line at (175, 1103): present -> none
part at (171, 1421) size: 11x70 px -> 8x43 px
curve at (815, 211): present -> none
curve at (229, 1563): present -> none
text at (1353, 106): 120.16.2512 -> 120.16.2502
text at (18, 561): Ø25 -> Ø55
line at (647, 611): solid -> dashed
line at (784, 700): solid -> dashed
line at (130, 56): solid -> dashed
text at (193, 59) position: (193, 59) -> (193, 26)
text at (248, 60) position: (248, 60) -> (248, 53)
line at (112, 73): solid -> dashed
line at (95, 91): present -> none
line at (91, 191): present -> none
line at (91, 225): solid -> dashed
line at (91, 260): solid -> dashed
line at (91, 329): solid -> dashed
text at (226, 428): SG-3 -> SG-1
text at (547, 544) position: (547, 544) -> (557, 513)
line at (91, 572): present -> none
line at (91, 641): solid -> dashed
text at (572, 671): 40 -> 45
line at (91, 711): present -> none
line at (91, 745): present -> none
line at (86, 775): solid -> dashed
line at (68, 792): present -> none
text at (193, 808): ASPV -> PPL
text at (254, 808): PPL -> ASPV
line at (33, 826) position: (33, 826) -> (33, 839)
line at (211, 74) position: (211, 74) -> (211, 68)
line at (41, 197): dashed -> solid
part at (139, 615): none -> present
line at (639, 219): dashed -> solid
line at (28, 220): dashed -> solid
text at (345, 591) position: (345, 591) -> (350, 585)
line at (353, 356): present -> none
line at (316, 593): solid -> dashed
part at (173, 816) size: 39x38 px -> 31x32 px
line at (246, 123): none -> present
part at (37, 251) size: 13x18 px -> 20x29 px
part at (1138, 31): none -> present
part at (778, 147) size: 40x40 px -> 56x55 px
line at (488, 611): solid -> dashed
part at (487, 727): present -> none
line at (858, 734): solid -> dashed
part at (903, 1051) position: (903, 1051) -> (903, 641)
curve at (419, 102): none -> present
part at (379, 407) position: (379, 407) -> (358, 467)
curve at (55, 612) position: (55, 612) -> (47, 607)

******

The problem:
Repeat every row above, keeping each one unchanged.

Response below:
line at (175, 1103): present -> none
part at (171, 1421) size: 11x70 px -> 8x43 px
curve at (815, 211): present -> none
curve at (229, 1563): present -> none
text at (1353, 106): 120.16.2512 -> 120.16.2502
text at (18, 561): Ø25 -> Ø55
line at (647, 611): solid -> dashed
line at (784, 700): solid -> dashed
line at (130, 56): solid -> dashed
text at (193, 59) position: (193, 59) -> (193, 26)
text at (248, 60) position: (248, 60) -> (248, 53)
line at (112, 73): solid -> dashed
line at (95, 91): present -> none
line at (91, 191): present -> none
line at (91, 225): solid -> dashed
line at (91, 260): solid -> dashed
line at (91, 329): solid -> dashed
text at (226, 428): SG-3 -> SG-1
text at (547, 544) position: (547, 544) -> (557, 513)
line at (91, 572): present -> none
line at (91, 641): solid -> dashed
text at (572, 671): 40 -> 45
line at (91, 711): present -> none
line at (91, 745): present -> none
line at (86, 775): solid -> dashed
line at (68, 792): present -> none
text at (193, 808): ASPV -> PPL
text at (254, 808): PPL -> ASPV
line at (33, 826) position: (33, 826) -> (33, 839)
line at (211, 74) position: (211, 74) -> (211, 68)
line at (41, 197): dashed -> solid
part at (139, 615): none -> present
line at (639, 219): dashed -> solid
line at (28, 220): dashed -> solid
text at (345, 591) position: (345, 591) -> (350, 585)
line at (353, 356): present -> none
line at (316, 593): solid -> dashed
part at (173, 816) size: 39x38 px -> 31x32 px
line at (246, 123): none -> present
part at (37, 251) size: 13x18 px -> 20x29 px
part at (1138, 31): none -> present
part at (778, 147) size: 40x40 px -> 56x55 px
line at (488, 611): solid -> dashed
part at (487, 727): present -> none
line at (858, 734): solid -> dashed
part at (903, 1051) position: (903, 1051) -> (903, 641)
curve at (419, 102): none -> present
part at (379, 407) position: (379, 407) -> (358, 467)
curve at (55, 612) position: (55, 612) -> (47, 607)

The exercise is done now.